> **PROBLEM**
Present the lines below, from the line with "common name: Yellow pheasants-eye" to the line with "scientific name: Chloris chloris", both included, as a JSON list of strings with one string per line and blank lines left out.

※ ※ ※

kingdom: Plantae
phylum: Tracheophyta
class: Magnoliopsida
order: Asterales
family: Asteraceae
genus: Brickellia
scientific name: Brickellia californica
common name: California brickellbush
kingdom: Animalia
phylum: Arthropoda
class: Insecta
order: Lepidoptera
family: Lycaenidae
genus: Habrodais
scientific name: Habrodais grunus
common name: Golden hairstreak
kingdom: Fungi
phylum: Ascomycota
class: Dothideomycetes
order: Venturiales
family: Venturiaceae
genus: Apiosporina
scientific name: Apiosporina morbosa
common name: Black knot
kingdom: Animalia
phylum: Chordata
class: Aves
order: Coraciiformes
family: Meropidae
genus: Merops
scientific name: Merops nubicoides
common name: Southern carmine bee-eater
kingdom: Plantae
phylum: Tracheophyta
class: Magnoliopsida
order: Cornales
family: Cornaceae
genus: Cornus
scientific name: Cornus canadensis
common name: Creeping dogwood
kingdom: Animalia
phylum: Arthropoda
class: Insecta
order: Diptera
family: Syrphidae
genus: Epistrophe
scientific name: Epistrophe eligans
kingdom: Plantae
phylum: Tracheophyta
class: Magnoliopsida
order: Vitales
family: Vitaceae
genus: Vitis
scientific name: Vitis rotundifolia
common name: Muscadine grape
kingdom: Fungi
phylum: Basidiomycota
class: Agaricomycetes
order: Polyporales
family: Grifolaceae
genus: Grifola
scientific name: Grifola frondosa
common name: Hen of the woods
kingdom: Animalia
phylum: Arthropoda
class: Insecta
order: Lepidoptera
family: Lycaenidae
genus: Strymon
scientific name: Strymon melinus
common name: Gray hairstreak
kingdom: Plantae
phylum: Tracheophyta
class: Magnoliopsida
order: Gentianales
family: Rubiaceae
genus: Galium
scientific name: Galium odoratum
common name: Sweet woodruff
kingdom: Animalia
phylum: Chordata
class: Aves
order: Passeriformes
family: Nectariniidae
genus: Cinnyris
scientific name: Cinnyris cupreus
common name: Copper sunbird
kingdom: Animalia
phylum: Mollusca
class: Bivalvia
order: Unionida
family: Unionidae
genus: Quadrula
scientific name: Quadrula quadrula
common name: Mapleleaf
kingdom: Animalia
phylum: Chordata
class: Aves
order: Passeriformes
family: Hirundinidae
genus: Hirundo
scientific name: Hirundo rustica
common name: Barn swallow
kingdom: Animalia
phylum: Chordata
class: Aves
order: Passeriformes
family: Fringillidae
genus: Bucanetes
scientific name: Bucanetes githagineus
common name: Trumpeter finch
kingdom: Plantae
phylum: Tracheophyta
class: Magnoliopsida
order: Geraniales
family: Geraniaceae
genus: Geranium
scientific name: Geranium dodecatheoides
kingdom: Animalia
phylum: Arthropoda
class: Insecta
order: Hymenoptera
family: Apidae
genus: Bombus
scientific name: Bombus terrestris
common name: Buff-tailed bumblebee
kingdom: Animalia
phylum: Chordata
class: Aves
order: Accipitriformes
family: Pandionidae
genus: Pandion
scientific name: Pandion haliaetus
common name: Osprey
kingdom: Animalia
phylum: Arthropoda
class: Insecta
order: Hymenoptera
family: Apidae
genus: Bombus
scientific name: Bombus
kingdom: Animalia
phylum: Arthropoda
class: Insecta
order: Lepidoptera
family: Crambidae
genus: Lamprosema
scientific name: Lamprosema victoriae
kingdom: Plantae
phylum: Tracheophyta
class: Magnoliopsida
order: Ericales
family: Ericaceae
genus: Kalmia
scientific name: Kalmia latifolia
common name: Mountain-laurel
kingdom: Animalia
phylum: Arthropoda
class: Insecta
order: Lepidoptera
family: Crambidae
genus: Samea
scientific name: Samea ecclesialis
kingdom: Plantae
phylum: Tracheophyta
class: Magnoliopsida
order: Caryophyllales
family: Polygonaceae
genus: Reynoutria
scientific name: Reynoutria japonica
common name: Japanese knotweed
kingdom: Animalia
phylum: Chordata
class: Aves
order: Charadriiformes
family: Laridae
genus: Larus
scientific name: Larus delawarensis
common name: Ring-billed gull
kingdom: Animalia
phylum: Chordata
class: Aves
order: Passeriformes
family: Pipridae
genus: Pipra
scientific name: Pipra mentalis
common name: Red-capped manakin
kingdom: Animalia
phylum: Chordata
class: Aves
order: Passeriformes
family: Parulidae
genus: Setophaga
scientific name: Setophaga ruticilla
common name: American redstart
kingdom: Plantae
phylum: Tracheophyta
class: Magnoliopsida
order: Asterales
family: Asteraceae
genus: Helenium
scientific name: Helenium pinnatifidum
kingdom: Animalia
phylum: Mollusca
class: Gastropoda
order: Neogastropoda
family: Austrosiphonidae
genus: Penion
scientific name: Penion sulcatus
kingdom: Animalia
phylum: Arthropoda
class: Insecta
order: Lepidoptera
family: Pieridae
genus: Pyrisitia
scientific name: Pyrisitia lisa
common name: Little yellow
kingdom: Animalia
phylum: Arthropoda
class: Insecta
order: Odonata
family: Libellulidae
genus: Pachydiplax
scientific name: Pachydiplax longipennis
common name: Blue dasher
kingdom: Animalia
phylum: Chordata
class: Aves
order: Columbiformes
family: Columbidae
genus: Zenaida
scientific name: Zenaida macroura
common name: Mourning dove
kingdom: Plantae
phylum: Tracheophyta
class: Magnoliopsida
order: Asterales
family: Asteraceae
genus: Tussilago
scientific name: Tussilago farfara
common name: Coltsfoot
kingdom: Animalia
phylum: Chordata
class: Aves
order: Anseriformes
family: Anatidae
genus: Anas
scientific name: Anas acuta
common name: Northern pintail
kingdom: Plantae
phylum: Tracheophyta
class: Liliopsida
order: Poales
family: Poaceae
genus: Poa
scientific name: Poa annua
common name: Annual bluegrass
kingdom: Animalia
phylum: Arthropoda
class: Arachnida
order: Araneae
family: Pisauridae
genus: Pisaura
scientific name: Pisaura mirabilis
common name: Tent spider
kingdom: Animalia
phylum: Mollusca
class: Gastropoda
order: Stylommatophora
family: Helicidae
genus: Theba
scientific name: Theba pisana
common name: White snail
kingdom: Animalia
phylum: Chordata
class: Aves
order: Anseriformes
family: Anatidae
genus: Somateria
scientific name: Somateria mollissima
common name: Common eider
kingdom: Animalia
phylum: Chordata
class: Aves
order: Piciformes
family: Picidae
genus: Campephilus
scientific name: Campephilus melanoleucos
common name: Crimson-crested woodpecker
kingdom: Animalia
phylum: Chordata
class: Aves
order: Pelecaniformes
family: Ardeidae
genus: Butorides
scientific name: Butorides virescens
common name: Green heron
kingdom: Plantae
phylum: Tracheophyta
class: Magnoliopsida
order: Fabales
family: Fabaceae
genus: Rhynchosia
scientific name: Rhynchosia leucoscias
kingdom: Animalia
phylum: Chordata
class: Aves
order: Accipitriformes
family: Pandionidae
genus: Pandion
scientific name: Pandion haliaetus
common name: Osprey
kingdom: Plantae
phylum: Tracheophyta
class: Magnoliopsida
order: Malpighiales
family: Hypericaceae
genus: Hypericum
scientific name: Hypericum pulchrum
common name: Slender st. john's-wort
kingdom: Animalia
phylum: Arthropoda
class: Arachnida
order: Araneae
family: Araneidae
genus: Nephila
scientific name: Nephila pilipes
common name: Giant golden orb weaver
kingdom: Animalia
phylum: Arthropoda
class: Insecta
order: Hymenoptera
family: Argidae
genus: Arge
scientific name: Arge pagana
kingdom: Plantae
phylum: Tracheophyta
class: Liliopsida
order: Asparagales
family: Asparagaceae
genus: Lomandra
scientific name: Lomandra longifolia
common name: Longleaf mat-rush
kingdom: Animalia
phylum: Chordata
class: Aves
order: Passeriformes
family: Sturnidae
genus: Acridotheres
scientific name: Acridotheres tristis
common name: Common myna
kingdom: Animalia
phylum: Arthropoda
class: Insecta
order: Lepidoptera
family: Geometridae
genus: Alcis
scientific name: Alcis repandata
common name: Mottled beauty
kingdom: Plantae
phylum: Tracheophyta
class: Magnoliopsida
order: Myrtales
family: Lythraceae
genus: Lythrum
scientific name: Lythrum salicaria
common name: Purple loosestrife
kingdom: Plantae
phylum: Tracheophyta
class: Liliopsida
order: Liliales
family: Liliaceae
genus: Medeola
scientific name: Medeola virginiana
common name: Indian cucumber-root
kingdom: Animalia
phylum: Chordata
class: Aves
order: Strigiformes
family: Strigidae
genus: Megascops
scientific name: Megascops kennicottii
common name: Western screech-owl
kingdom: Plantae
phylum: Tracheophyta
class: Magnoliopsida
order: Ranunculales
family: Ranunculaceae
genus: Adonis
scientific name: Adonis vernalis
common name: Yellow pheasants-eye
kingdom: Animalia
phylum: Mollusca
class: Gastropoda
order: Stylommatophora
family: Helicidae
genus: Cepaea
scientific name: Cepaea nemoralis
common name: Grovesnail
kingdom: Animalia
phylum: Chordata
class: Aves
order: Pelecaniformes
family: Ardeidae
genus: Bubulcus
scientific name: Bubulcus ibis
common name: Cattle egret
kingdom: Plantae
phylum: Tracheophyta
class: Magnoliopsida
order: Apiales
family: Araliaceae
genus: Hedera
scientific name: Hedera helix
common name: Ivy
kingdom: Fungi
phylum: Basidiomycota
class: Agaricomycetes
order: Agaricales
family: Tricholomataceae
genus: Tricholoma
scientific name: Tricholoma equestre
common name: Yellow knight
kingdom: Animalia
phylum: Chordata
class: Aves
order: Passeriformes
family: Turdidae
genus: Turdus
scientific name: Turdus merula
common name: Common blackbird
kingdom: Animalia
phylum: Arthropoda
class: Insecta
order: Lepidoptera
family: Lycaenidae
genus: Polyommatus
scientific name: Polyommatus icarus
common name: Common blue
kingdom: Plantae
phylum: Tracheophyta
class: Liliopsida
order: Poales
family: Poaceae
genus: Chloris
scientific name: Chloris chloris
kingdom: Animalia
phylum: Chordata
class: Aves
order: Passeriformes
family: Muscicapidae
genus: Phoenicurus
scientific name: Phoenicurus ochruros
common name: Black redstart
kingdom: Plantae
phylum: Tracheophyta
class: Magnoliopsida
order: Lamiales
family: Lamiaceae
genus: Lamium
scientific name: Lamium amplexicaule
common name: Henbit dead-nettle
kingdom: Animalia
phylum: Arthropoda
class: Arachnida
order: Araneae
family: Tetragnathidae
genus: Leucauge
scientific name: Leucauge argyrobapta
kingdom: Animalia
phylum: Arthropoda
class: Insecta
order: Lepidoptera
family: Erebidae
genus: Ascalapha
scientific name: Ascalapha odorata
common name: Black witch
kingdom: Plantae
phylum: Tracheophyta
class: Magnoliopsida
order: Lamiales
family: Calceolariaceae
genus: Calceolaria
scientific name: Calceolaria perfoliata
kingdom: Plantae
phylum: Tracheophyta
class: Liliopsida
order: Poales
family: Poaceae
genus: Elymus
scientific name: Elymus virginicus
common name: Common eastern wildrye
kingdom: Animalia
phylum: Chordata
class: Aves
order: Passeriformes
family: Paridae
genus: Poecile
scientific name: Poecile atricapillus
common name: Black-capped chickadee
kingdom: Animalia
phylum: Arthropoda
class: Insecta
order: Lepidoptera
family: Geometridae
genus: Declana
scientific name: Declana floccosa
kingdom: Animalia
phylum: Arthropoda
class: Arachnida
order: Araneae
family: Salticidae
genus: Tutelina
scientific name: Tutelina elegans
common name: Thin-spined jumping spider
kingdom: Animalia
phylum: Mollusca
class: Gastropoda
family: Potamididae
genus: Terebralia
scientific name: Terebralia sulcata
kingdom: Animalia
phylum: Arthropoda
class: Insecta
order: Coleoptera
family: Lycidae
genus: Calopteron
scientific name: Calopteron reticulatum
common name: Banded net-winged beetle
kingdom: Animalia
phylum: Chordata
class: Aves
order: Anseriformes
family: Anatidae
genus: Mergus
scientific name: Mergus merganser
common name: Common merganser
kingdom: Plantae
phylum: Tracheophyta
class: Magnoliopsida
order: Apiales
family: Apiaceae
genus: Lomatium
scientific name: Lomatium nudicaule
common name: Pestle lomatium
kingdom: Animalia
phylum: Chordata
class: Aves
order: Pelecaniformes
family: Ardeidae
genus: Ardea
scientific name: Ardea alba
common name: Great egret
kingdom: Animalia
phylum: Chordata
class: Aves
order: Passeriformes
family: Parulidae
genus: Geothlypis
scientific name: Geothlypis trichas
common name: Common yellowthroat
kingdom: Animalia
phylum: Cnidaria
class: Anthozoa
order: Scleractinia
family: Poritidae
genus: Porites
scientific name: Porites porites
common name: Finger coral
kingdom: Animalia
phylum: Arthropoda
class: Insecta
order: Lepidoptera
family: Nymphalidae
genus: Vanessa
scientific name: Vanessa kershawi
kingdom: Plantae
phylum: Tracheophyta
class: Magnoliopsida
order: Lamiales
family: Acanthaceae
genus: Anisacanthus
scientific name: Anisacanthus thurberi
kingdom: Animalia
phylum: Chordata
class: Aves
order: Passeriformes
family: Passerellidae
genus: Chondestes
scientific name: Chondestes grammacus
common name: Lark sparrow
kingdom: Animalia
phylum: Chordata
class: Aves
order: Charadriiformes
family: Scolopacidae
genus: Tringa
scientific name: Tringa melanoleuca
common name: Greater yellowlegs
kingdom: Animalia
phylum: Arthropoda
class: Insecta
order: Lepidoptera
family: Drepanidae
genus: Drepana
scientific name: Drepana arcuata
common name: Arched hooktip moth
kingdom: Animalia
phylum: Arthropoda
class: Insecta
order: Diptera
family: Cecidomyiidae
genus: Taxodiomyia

※ ※ ※

> **THE RESULT**
[
  "common name: Yellow pheasants-eye",
  "kingdom: Animalia",
  "phylum: Mollusca",
  "class: Gastropoda",
  "order: Stylommatophora",
  "family: Helicidae",
  "genus: Cepaea",
  "scientific name: Cepaea nemoralis",
  "common name: Grovesnail",
  "kingdom: Animalia",
  "phylum: Chordata",
  "class: Aves",
  "order: Pelecaniformes",
  "family: Ardeidae",
  "genus: Bubulcus",
  "scientific name: Bubulcus ibis",
  "common name: Cattle egret",
  "kingdom: Plantae",
  "phylum: Tracheophyta",
  "class: Magnoliopsida",
  "order: Apiales",
  "family: Araliaceae",
  "genus: Hedera",
  "scientific name: Hedera helix",
  "common name: Ivy",
  "kingdom: Fungi",
  "phylum: Basidiomycota",
  "class: Agaricomycetes",
  "order: Agaricales",
  "family: Tricholomataceae",
  "genus: Tricholoma",
  "scientific name: Tricholoma equestre",
  "common name: Yellow knight",
  "kingdom: Animalia",
  "phylum: Chordata",
  "class: Aves",
  "order: Passeriformes",
  "family: Turdidae",
  "genus: Turdus",
  "scientific name: Turdus merula",
  "common name: Common blackbird",
  "kingdom: Animalia",
  "phylum: Arthropoda",
  "class: Insecta",
  "order: Lepidoptera",
  "family: Lycaenidae",
  "genus: Polyommatus",
  "scientific name: Polyommatus icarus",
  "common name: Common blue",
  "kingdom: Plantae",
  "phylum: Tracheophyta",
  "class: Liliopsida",
  "order: Poales",
  "family: Poaceae",
  "genus: Chloris",
  "scientific name: Chloris chloris"
]